== What the task requires ==
The expected response is a copy of every line in the entries below that includes the word "unit".

== Dataset records ==
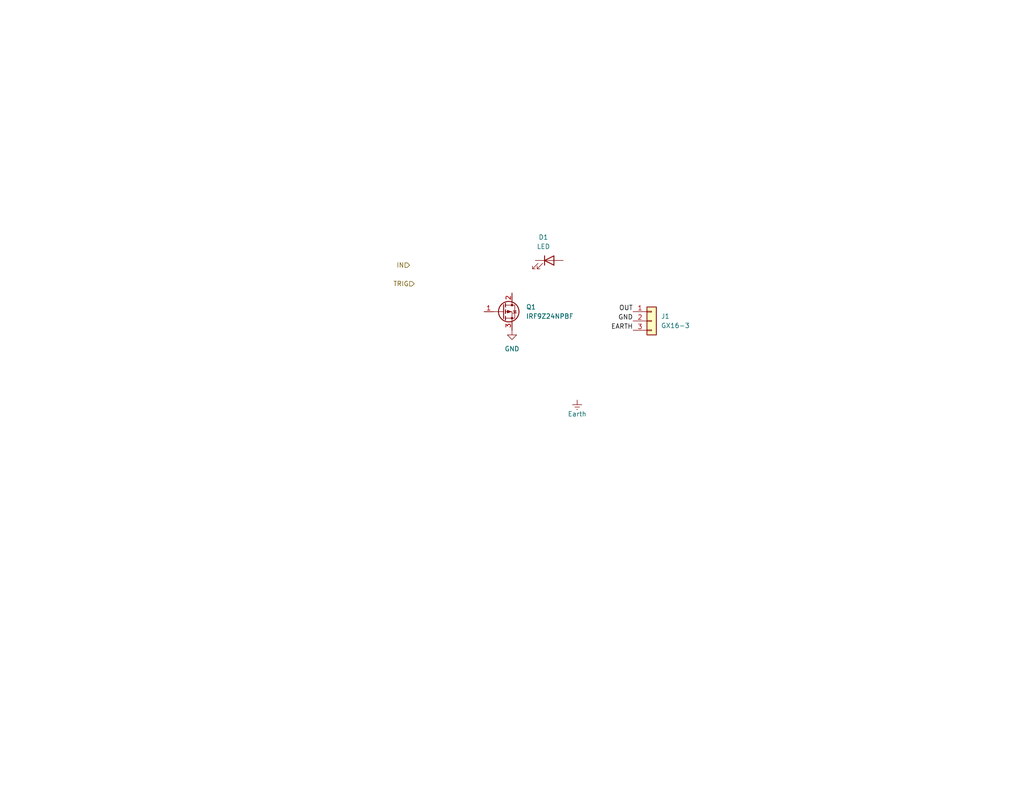
<source format=kicad_sch>
(kicad_sch (version 20211123) (generator eeschema)

  (uuid a89a8d5a-a2a5-442f-affd-292ca4d6ead6)

  (paper "USLetter")

  (title_block
    (title "DOM - Fet Output Channel")
    (date "2022-07-14")
    (rev "1.0")
    (company "Missouri S&T Rocket Design Team")
    (comment 1 "Seth Sievers")
  )

  


  (label "GND" (at 172.72 87.63 180)
    (effects (font (size 1.27 1.27)) (justify right bottom))
    (uuid 07652456-5382-41b3-9c58-ba2c84a6af93)
  )
  (label "OUT" (at 172.72 85.09 180)
    (effects (font (size 1.27 1.27)) (justify right bottom))
    (uuid 68e125a6-de79-4376-8d94-b9c7addbfc9d)
  )
  (label "EARTH" (at 172.72 90.17 180)
    (effects (font (size 1.27 1.27)) (justify right bottom))
    (uuid 94389962-a391-4f57-830f-6ff3f0bfdd11)
  )

  (hierarchical_label "IN" (shape input) (at 111.76 72.39 180)
    (effects (font (size 1.27 1.27)) (justify right))
    (uuid 6723df9b-c7cb-4e66-a929-58429367eed2)
  )
  (hierarchical_label "TRIG" (shape input) (at 113.03 77.47 180)
    (effects (font (size 1.27 1.27)) (justify right))
    (uuid c13aca2e-ec55-40fc-84f5-878d8574cca0)
  )

  (symbol (lib_id "Device:LED") (at 149.86 71.12 0) (unit 1)
    (in_bom yes) (on_board yes) (fields_autoplaced)
    (uuid 272ed9e8-60a6-44e8-871d-08c36f018dec)
    (property "Reference" "D1" (id 0) (at 148.2725 64.77 0))
    (property "Value" "LED" (id 1) (at 148.2725 67.31 0))
    (property "Footprint" "LED_THT:LED_D5.0mm" (id 2) (at 149.86 71.12 0)
      (effects (font (size 1.27 1.27)) hide)
    )
    (property "Datasheet" "~" (id 3) (at 149.86 71.12 0)
      (effects (font (size 1.27 1.27)) hide)
    )
    (pin "1" (uuid f26b65d5-f97a-4a9e-ae71-86986fb9c552))
    (pin "2" (uuid 59ead4bc-481a-41b3-8532-a13093dc5761))
  )

  (symbol (lib_id "Transistor_FET:IRF9540N") (at 137.16 85.09 0) (unit 1)
    (in_bom yes) (on_board yes) (fields_autoplaced)
    (uuid 2e1c68ea-f0f3-40e7-ae18-ef3fe9534799)
    (property "Reference" "Q1" (id 0) (at 143.51 83.8199 0)
      (effects (font (size 1.27 1.27)) (justify left))
    )
    (property "Value" "IRF9Z24NPBF" (id 1) (at 143.51 86.3599 0)
      (effects (font (size 1.27 1.27)) (justify left))
    )
    (property "Footprint" "DOM:TO-220F-3_Horizontal_TabDown_SMD_PAD" (id 2) (at 142.24 86.995 0)
      (effects (font (size 1.27 1.27) italic) (justify left) hide)
    )
    (property "Datasheet" "https://www.infineon.com/dgdl/irf9z24npbf.pdf?fileId=5546d462533600a40153561218961ddb" (id 3) (at 137.16 85.09 0)
      (effects (font (size 1.27 1.27)) (justify left) hide)
    )
    (property "Seller" "https://www.digikey.com/en/products/detail/infineon-technologies/IRF9Z24NPBF/811747" (id 4) (at 137.16 85.09 0)
      (effects (font (size 1.27 1.27)) hide)
    )
    (pin "1" (uuid 158cfa63-c6d6-42cc-b9ef-83a17cc821d3))
    (pin "2" (uuid 77a96dd3-96c7-409f-aca6-a2ef7be92acb))
    (pin "3" (uuid f6abac8e-586a-436a-bfbc-afa378795c22))
  )

  (symbol (lib_id "power:Earth") (at 157.48 109.22 0) (unit 1)
    (in_bom yes) (on_board yes) (fields_autoplaced)
    (uuid 7f5fcf25-8f29-46fe-8fae-08b9494f1517)
    (property "Reference" "#PWR0101" (id 0) (at 157.48 115.57 0)
      (effects (font (size 1.27 1.27)) hide)
    )
    (property "Value" "Earth" (id 1) (at 157.48 113.03 0))
    (property "Footprint" "" (id 2) (at 157.48 109.22 0)
      (effects (font (size 1.27 1.27)) hide)
    )
    (property "Datasheet" "~" (id 3) (at 157.48 109.22 0)
      (effects (font (size 1.27 1.27)) hide)
    )
    (pin "1" (uuid bb49ed87-a794-4c14-ba30-e54790f17323))
  )

  (symbol (lib_id "power:GND") (at 139.7 90.17 0) (unit 1)
    (in_bom yes) (on_board yes) (fields_autoplaced)
    (uuid 8c7b9f57-0d8d-499a-9da5-1e62ee5c82bf)
    (property "Reference" "#PWR0102" (id 0) (at 139.7 96.52 0)
      (effects (font (size 1.27 1.27)) hide)
    )
    (property "Value" "GND" (id 1) (at 139.7 95.25 0))
    (property "Footprint" "" (id 2) (at 139.7 90.17 0)
      (effects (font (size 1.27 1.27)) hide)
    )
    (property "Datasheet" "" (id 3) (at 139.7 90.17 0)
      (effects (font (size 1.27 1.27)) hide)
    )
    (pin "1" (uuid 491569cc-0157-403b-8985-2782865ccd9b))
  )

  (symbol (lib_id "Connector_Generic:Conn_01x03") (at 177.8 87.63 0) (unit 1)
    (in_bom yes) (on_board yes) (fields_autoplaced)
    (uuid eee2ad48-1403-4d46-af24-ff192c566d6b)
    (property "Reference" "J1" (id 0) (at 180.34 86.3599 0)
      (effects (font (size 1.27 1.27)) (justify left))
    )
    (property "Value" "GX16-3" (id 1) (at 180.34 88.8999 0)
      (effects (font (size 1.27 1.27)) (justify left))
    )
    (property "Footprint" "" (id 2) (at 177.8 87.63 0)
      (effects (font (size 1.27 1.27)) hide)
    )
    (property "Datasheet" "~" (id 3) (at 177.8 87.63 0)
      (effects (font (size 1.27 1.27)) hide)
    )
    (property "Seller" "https://www.amazon.com/DIYhz-Circular-Aviation-Connector-Waterproof/dp/B089YVDYDY/ref=sr_1_2_sspa?dchild=1&keywords=3%2Bpin%2Bpanel%2Bmount%2Baviation%2Bconnector&qid=1629499361&sr=8-2-spons&spLa=ZW5jcnlwdGVkUXVhbGlmaWVyPUEzN0oxVFdTTzdPUUxFJmVuY3J5cHRlZElkPUEwMzc3MzU4TDJTSUg2SDZKWE9HJmVuY3J5cHRlZEFkSWQ9QTA1OTE1MjJLN1NLQ0o0M1k4Mkkmd2lkZ2V0TmFtZT1zcF9hdGYmYWN0aW9uPWNsaWNrUmVkaXJlY3QmZG9Ob3RMb2dDbGljaz10cnVl&th=1" (id 4) (at 177.8 87.63 0)
      (effects (font (size 1.27 1.27)) hide)
    )
    (pin "1" (uuid 961ae7f7-e064-49bd-9107-5ef40d7deee6))
    (pin "2" (uuid 3abe0730-55d0-4ec2-b054-eff5f7cf5fa5))
    (pin "3" (uuid 9f1acf2f-01d8-407a-ba2b-c633724b0861))
  )
)

</source>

== Output for this exercise ==
  (symbol (lib_id "Device:LED") (at 149.86 71.12 0) (unit 1)
  (symbol (lib_id "Transistor_FET:IRF9540N") (at 137.16 85.09 0) (unit 1)
  (symbol (lib_id "power:Earth") (at 157.48 109.22 0) (unit 1)
  (symbol (lib_id "power:GND") (at 139.7 90.17 0) (unit 1)
  (symbol (lib_id "Connector_Generic:Conn_01x03") (at 177.8 87.63 0) (unit 1)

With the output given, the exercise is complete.